9.05.2006

 

Sufficient Gravity 3 (The Surface Tension Challenge)

Things have evolved as far as this. Once every summer in a nondescript beach town in Southern California, a contest is held. On a smooth, very smooth surface, a puddle, very large puddle is formed. Local ants are invited to the puddle, all with the understanding that the ant who breaks the surface tension, and thus the puddle, shall be the winner of a brand new Chrysler Crossfire Limited. The task looks easy enough that it lures a few ants to jump on first, not realizing the inadequacy of their body mass until it is too late. More ants then pile on quickly, so that the judges are forced to keep a sharp lookout in order to correctly identify the ant that breaks the water surface. When the mass of ants atop the puddle starts approaching critical mass, the ants grow restless and the whole puddle quivers.

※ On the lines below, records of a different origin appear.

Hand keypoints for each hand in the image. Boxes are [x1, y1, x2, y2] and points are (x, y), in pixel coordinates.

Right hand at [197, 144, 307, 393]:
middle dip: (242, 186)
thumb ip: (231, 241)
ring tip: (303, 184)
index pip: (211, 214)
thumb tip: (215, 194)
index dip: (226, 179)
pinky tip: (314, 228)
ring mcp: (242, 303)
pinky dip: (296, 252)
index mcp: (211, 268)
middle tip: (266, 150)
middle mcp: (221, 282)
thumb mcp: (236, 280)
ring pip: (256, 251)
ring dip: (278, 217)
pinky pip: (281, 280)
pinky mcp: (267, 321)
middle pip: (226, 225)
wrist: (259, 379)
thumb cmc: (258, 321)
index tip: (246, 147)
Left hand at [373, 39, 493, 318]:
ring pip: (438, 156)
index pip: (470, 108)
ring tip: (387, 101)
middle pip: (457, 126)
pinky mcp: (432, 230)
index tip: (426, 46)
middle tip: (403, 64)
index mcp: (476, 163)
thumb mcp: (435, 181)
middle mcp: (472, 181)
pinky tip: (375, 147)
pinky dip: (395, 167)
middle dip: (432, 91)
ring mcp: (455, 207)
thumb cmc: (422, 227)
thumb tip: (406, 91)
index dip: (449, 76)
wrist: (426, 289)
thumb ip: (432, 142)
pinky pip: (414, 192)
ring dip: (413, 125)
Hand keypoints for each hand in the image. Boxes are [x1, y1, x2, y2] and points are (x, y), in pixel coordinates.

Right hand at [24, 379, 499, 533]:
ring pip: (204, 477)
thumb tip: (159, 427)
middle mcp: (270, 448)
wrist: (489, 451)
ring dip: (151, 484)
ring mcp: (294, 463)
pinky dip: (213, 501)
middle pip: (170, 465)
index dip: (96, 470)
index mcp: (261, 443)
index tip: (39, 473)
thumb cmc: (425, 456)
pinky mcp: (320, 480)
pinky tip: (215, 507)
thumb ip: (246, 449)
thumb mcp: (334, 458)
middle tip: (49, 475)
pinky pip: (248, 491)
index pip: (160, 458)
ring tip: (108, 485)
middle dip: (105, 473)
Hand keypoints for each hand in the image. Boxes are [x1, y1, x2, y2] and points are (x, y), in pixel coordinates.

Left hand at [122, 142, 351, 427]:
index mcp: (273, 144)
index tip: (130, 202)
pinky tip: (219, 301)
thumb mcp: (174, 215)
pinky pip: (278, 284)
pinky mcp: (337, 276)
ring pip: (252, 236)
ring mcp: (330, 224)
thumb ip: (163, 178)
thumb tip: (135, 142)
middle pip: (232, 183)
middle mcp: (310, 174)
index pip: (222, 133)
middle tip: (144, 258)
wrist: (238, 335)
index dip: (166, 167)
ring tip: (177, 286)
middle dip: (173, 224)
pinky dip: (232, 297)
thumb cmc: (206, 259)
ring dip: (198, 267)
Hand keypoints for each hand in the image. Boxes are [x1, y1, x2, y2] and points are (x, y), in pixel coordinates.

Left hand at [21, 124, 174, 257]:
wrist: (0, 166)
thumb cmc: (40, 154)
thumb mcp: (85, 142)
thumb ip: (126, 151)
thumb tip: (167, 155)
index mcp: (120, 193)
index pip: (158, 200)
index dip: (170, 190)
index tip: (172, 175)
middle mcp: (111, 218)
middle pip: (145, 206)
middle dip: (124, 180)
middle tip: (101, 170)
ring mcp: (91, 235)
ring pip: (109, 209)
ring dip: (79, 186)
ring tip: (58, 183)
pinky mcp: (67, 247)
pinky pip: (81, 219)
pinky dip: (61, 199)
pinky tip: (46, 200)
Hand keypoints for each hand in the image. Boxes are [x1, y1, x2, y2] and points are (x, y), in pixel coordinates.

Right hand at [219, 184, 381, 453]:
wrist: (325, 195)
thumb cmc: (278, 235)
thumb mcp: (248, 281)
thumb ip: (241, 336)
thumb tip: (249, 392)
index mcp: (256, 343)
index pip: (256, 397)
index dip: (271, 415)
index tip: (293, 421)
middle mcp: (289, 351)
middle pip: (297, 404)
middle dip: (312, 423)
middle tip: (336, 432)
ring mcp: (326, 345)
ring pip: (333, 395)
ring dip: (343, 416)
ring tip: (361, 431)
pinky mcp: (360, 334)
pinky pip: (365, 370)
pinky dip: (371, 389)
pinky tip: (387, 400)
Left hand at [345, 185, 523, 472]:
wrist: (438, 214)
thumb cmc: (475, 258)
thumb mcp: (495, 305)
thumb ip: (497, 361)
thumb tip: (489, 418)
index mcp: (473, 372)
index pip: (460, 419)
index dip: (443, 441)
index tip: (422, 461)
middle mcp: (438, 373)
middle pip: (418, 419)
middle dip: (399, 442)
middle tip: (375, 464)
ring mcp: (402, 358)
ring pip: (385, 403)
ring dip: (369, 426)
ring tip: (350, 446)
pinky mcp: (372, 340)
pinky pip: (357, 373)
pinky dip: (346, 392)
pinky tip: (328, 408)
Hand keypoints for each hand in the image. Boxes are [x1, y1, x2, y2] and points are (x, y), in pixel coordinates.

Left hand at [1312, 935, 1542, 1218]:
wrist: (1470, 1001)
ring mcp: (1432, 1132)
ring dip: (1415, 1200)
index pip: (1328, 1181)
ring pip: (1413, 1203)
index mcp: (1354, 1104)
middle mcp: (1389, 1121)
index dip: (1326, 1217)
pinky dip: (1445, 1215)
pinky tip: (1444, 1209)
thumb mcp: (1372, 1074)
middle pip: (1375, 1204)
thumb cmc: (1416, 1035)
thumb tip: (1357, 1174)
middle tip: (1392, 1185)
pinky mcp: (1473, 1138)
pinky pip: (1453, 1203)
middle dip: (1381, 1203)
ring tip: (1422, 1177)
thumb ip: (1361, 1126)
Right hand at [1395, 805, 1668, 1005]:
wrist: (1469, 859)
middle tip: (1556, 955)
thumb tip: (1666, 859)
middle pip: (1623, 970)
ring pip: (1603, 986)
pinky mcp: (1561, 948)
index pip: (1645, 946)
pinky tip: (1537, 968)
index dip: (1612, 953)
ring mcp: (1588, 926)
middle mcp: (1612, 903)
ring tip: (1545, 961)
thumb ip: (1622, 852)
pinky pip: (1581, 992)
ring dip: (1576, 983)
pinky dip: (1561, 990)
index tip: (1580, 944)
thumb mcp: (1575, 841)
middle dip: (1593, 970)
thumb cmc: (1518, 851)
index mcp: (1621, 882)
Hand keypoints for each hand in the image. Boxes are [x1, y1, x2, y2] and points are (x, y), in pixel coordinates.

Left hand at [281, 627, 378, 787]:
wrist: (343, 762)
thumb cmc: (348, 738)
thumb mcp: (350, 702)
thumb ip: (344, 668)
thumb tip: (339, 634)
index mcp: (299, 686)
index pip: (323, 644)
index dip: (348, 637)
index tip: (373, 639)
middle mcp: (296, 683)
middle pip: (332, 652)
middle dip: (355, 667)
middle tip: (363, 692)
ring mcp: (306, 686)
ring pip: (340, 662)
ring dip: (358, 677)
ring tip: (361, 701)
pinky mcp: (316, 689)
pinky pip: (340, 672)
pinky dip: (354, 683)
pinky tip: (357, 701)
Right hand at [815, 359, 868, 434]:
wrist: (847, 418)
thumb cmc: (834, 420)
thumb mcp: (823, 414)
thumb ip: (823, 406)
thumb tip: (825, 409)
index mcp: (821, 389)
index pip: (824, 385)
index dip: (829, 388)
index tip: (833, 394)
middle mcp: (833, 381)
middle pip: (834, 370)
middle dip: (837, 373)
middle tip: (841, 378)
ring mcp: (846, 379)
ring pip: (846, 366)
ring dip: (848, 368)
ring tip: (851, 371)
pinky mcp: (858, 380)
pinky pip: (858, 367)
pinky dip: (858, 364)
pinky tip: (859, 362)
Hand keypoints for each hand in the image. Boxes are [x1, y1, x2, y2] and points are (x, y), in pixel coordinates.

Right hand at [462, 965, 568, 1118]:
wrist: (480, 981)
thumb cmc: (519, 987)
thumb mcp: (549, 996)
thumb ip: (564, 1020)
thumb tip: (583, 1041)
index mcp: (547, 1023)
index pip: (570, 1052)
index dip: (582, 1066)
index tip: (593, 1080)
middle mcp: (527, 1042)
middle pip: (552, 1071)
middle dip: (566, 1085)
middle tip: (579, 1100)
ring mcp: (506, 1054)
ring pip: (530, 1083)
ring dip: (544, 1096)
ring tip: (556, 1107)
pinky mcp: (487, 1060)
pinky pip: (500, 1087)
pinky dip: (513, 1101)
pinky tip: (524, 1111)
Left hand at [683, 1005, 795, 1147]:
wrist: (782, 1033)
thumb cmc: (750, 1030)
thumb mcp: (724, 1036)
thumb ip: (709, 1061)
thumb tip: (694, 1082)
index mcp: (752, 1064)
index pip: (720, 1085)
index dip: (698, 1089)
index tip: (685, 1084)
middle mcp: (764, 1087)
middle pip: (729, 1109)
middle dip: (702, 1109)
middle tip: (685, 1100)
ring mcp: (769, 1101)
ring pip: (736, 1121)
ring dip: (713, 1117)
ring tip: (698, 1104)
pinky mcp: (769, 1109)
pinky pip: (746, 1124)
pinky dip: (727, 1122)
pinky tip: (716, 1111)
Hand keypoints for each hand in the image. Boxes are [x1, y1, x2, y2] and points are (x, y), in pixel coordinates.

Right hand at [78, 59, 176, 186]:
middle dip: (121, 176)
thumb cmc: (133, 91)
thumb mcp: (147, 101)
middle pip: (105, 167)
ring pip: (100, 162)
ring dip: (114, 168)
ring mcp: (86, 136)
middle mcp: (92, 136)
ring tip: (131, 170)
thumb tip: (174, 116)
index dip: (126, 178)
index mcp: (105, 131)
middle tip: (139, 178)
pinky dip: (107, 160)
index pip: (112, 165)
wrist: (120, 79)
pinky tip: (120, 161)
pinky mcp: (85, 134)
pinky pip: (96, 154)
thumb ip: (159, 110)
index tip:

It turns out that the puddle attracts quite a bit of attention, and ants, whole colonies of ambitious ants and poor ants and lonely ants with nothing to do, seeking a little friendly jostling, hopeful ants and soon even the random passerby ants with no ambition whatsoever have joined in on the action, having been lured in by all the ongoing excitement. It is just this kind of unambitious ant who finally ends, by winning, this mad contest of jostling ant matter, and is presented with the car. At which point the ants are now returned to their senses, reminded that this game was a human invention after all, the car a human-scale car.

The winning ant is now faced with the Herculean task of gathering enough fellow ants to band together and form a massive huddle, a complex collective large enough with which to operate the car. A pair of ants nearby loiter around the butt of a not-quite extinguished cigarette, taking turns inhaling, and exhaling statements about how overrated winning is.